◆ **EXERCISE**:
Please return every line in the entries below with the word "wall" in it.

##### TASK INPUTS #####

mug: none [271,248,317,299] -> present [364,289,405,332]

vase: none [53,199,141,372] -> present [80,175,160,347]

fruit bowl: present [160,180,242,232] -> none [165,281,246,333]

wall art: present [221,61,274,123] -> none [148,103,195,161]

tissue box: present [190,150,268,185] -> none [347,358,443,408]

#####
##### TASK INPUTS #####

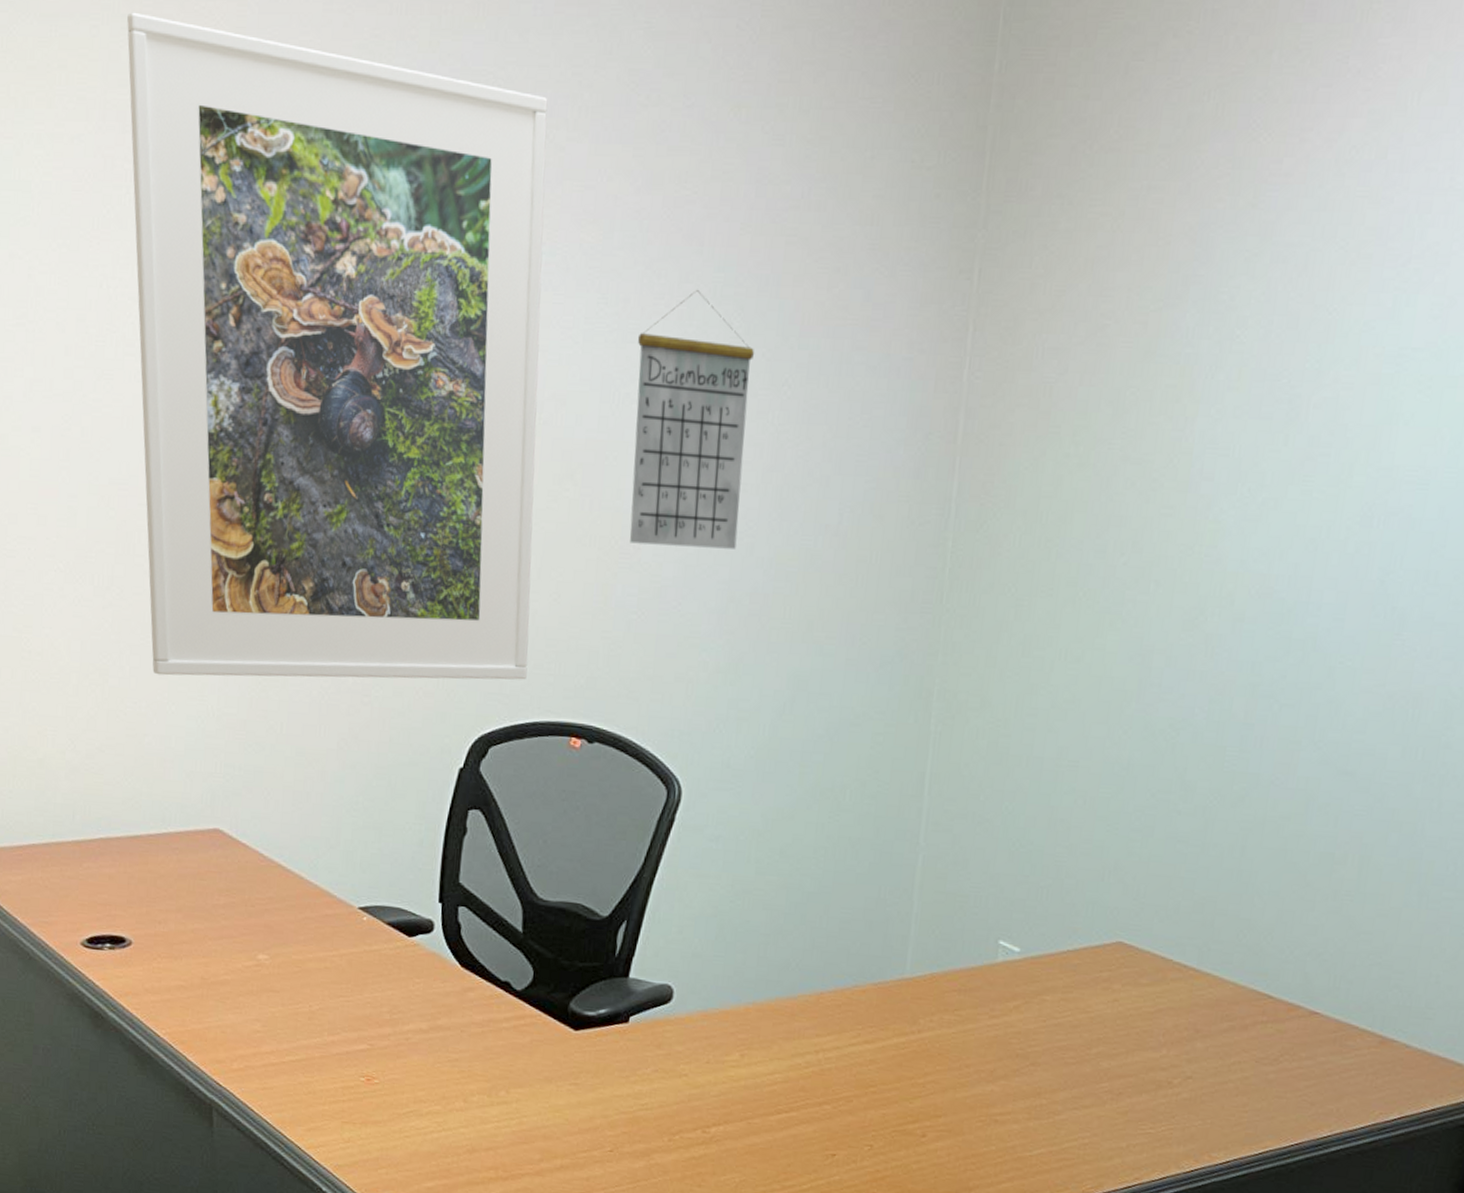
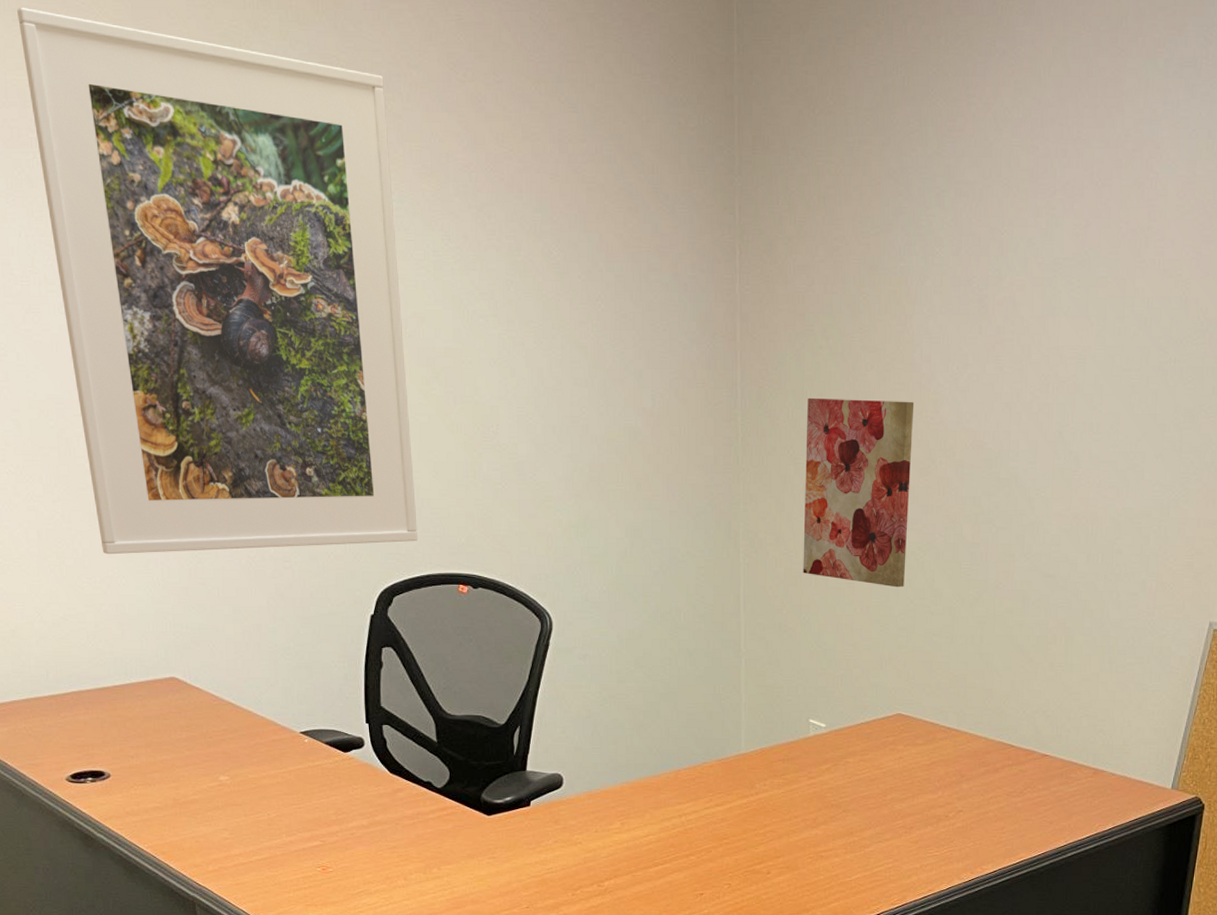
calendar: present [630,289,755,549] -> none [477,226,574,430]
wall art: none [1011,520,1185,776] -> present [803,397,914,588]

#####

◆ **EXERCISE ANSWER**:
wall art: present [221,61,274,123] -> none [148,103,195,161]
wall art: none [1011,520,1185,776] -> present [803,397,914,588]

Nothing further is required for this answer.